═════ Source passage ═════

Coders who witness unethical coding or documentation should notify a direct supervisor. If the supervisor doesn’t take action, consider speaking with the HIM director, a compliance officer, or someone from senior leadership. Physician champions may also be helpful, and speaking with the medical staff’s ethics group may be worthwhile, says DeVault. “I would hope that at some point in the chain of command, you would encounter someone who has the moral compass to say ‘this is not right,’ “ she says.
 
Coders are in an ideal position to identify ethical challenges and start conversations to address them, says Hart. “Because coders have the knowledge and ­training-and because AAPC and AHIMA have such strong ethical foundations-I think coders are the ones who should take the lead in this respect.”
 
Wait for a pattern of unethical coding or documentation to emerge so that you have data to support your argument, says Hart. Voice your concerns, but also propose a solution, even if it’s something as simple as suggesting that a chart could use a closer look.

═════

● Things to do
A. Do the following statements agree with the passage on reporting unethical coding? Answer yes or no for each, and quote the deciding words. (i) Coders who see unethical coding or documentation should first notify a direct supervisor. (ii) Hart advises reporting the first instance of unethical coding right away. (iii) The passage recommends offering a solution along with raising concerns.
B. Use the passage on reporting unethical coding to answer these questions:
(i) If the supervisor doesn't act, whom besides the HIM director may a coder approach?
(ii) Which two organizations does Hart say have strong ethical foundations?
(iii) What simple solution does the passage give as an example?
C. Extend the passage on how coders should respond to unethical coding, starting after its final sentence.

═════ Records ═════

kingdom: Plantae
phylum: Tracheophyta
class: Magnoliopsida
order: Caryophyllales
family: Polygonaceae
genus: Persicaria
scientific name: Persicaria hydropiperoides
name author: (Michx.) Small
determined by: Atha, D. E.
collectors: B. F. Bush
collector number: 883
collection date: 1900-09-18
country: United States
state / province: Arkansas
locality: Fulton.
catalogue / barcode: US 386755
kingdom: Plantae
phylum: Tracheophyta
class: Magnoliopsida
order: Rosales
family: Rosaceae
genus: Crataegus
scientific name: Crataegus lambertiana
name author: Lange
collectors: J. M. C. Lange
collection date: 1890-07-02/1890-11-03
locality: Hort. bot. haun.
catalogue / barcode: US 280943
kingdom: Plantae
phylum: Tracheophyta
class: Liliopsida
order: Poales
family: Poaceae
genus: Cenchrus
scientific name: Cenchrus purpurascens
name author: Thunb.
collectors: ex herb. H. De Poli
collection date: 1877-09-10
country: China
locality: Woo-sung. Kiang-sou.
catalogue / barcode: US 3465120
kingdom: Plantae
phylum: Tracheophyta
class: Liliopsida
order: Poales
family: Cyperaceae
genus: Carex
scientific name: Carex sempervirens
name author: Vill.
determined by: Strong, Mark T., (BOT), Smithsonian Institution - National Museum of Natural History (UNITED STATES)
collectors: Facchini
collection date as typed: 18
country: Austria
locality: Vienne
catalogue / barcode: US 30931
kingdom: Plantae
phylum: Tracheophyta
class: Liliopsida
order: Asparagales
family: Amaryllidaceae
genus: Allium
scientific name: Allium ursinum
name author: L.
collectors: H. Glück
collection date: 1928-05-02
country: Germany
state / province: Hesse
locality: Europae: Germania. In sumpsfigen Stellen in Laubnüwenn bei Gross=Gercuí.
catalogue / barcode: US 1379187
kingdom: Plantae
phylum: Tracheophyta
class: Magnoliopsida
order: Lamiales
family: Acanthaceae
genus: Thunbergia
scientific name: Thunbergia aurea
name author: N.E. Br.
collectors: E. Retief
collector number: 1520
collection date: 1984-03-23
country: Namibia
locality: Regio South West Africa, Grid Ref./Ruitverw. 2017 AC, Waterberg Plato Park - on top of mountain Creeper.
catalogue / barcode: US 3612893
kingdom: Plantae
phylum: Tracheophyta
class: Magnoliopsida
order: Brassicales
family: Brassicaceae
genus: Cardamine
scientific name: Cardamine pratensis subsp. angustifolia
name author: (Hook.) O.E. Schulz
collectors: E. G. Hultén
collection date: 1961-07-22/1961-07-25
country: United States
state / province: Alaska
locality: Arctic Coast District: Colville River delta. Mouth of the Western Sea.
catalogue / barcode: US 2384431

═════

● List of answers
A.
(i) Yes: "Coders who witness unethical coding or documentation should notify a direct supervisor."
(ii) No: "Wait for a pattern of unethical coding or documentation to emerge so that you have data to support your argument"
(iii) Yes: "Voice your concerns, but also propose a solution"

B.
(i) A compliance officer or someone from senior leadership.
(ii) AAPC and AHIMA.
(iii) Suggesting that a chart could use a closer look.

C.
“If the coder initiates the discussion, they’re in a greater position of power than if they’re doing it reactively,” he says.
 
However, discussing ethics is easier said than done. Coders may find themselves stuck between a rock and a hard place when an immediate supervisor advises them to violate policy established by the compliance department, says Hart.
 
Ultimately, coders can refuse to code a record until an unethical practice is resolved or addressed. “As coders, we need to be able to step up and say, ‘I’m following the guidelines or Coding Clinic, and I won’t change something just to get the bill paid. That’s against my code of ethics,’” says DeVault. “You might get to this point where the ­ethics of the organization doesn’t match your own, and it might be time to move on.”
 
Looking ahead
Ethical dilemmas certainly won’t disappear as hospitals implement technologies designed to assist with code selection, says Hart.
 
“EHRs do facilitate much better recordkeeping, but they also facilitate overproduction of notes and overstatement of documentation. The depth of treatment being provided is overstated via the copy and paste ­function,” says Hart.
 
DeVault agrees. Documentation that’s copied and pasted may include diagnoses that aren’t even treated during a patient’s current stay, she says. “A lot of the struggles that we have with ethics now really goes back to documentation. It’s not necessarily the coder-it’s the documentation that’s causing the problem.”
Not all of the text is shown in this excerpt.